[[ Available data, beginning ]]

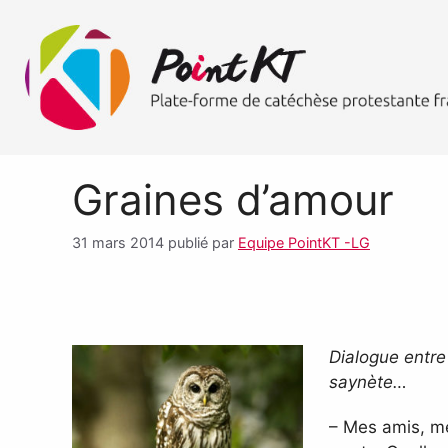
Graines d’amour
31 mars 2014
publié par
Equipe PointKT -LG
Dialogue entre
saynète…
– Mes amis, mes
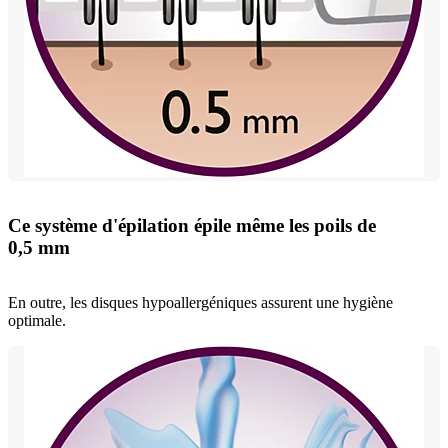
Ce système d'épilation épile même les poils de
0,5 mm
En outre, les disques hypoallergéniques assurent une hygiène
optimale.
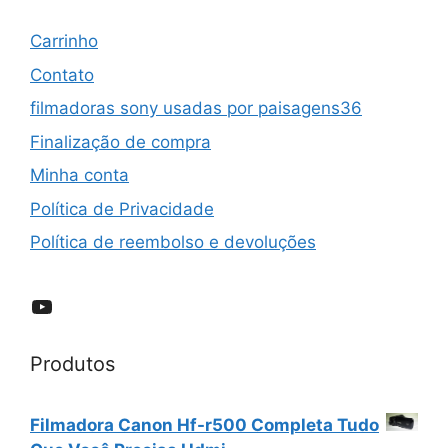
Carrinho
Contato
filmadoras sony usadas por paisagens36
Finalização de compra
Minha conta
Política de Privacidade
Política de reembolso e devoluções
YouTube
Produtos
Filmadora Canon Hf-r500 Completa Tudo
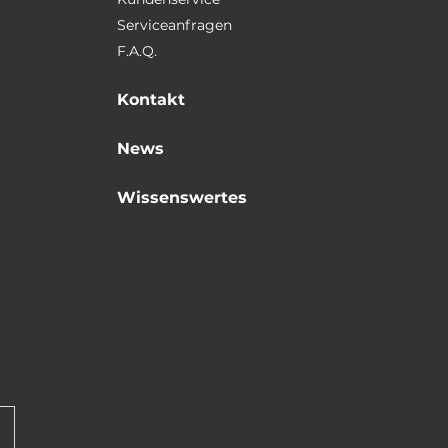
Serviceanfragen
F.A.Q.
Kontakt
News
Wissenswertes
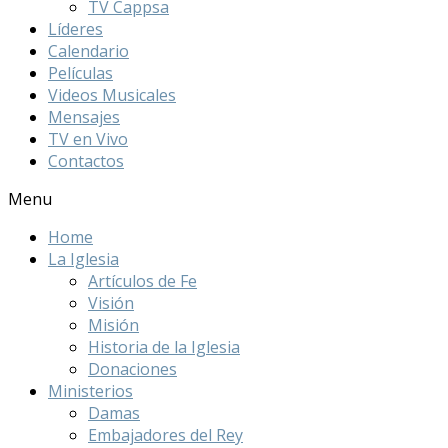
TV Cappsa
Líderes
Calendario
Películas
Videos Musicales
Mensajes
TV en Vivo
Contactos
Menu
Home
La Iglesia
Artículos de Fe
Visión
Misión
Historia de la Iglesia
Donaciones
Ministerios
Damas
Embajadores del Rey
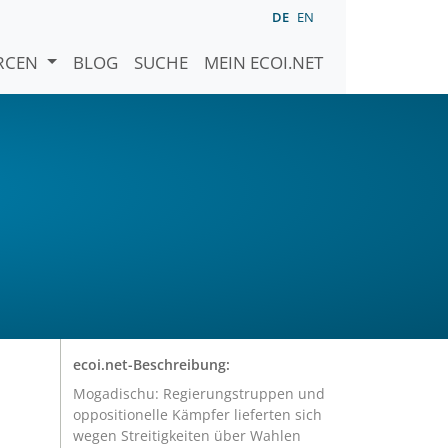
DE
EN
URCEN
BLOG
SUCHE
MEIN ECOI.NET
ecoi.net-Beschreibung:
Mogadischu: Regierungstruppen und
oppositionelle Kämpfer lieferten sich
wegen Streitigkeiten über Wahlen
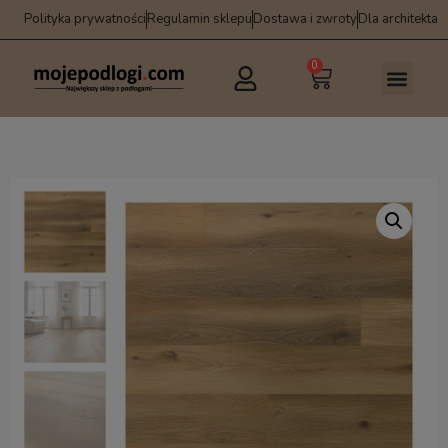
Polityka prywatności
Regulamin sklepu
Dostawa i zwroty
Dla architekta
0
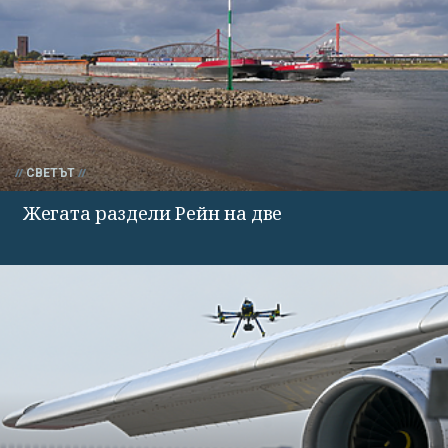
СВЕТЪТ
Жегата раздели Рейн на две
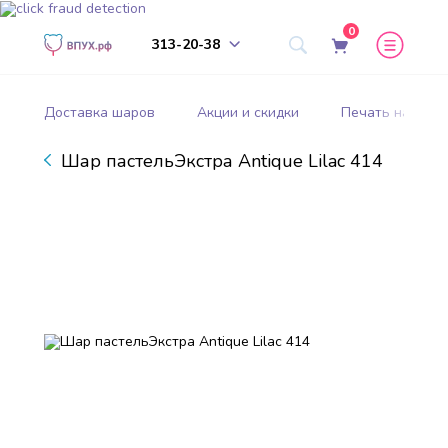
0
313-20-38
Доставка шаров
Акции и скидки
Печать на шар
Шар пастельЭкстра Antique Lilac 414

[[ Available data, end ]]

### What you are asked to do
Using the data above, say how many lines include "Política". No other reply is needed.

### Reply to the task
2